The internet promises much in terms of connectedness, but the paradox is that we’ve been enabled to live in our own cocoons; listen to our own music, do our own thing in our own time, and not necessarily connect with the real people around us.  Let me give you a really small example:  My favourite place in the world is my place at Waihi Beach, that’s my tūrangawaewae, I grew up in the Bay of Plenty and I really love it.  Opposite my house, at my neighbour’s place, there’s a lovely big pokutakawa tree that I love to look at.  This is going back 10 years now, but one day I looked over and saw these workmen cutting it down.  I was so distraught that I plead with them to stop, which they did.  Then, the neighbour came over and took me over to his house, to show me from his view how that tree was blocking the light, blocking the sun, putting crap in his gutter, and causing him a general nuisance.  So, what we agreed to do was to trim it, but not kill it.

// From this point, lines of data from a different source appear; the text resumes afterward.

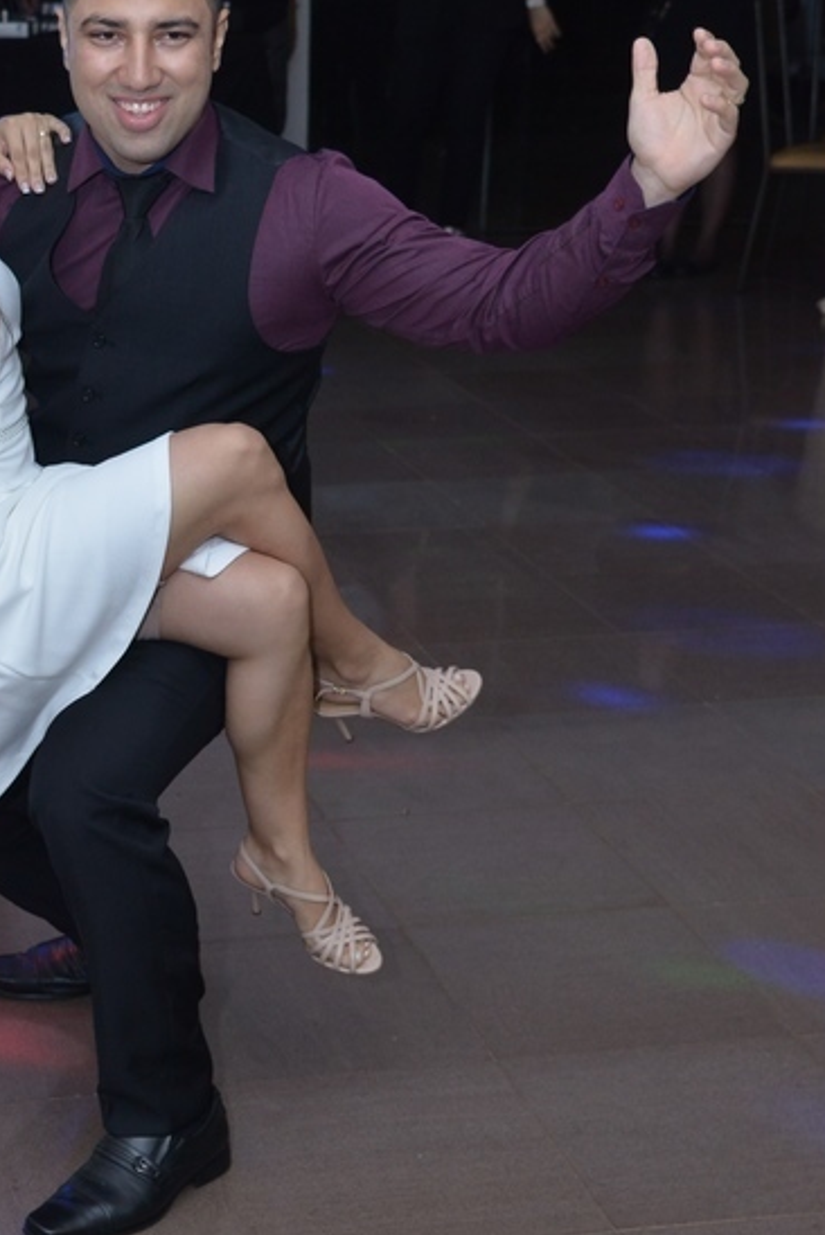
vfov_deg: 29.2
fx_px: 2369
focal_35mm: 69
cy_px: 599
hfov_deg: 19.3
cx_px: 35
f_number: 4.5
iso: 1600
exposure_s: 1/80
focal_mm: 35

That’s a really small of example of what I mean by connecting more.  From my view, all I could see was a complete lack of respect for a tree, which really hurt me because trees are part of life, and yet when I went over to his house, I could see where he was coming from.  It really goes back to the old saying, until you’ve walked a mile in someone elses’s shoes, you won’t understand them.  But its true, until you have a conversation, look at it from the other person’s perspective, you won’t.  New Zealand stands for so much in the world because we’ve found a way to – at least – start the reparation process, from being a colonising power to now, we’ve become an example of people who choose to live in a place because it is like this, co-existing, valuing and celebrating our differences, and we don’t want that to change.  So, yes, the world needs to connect more.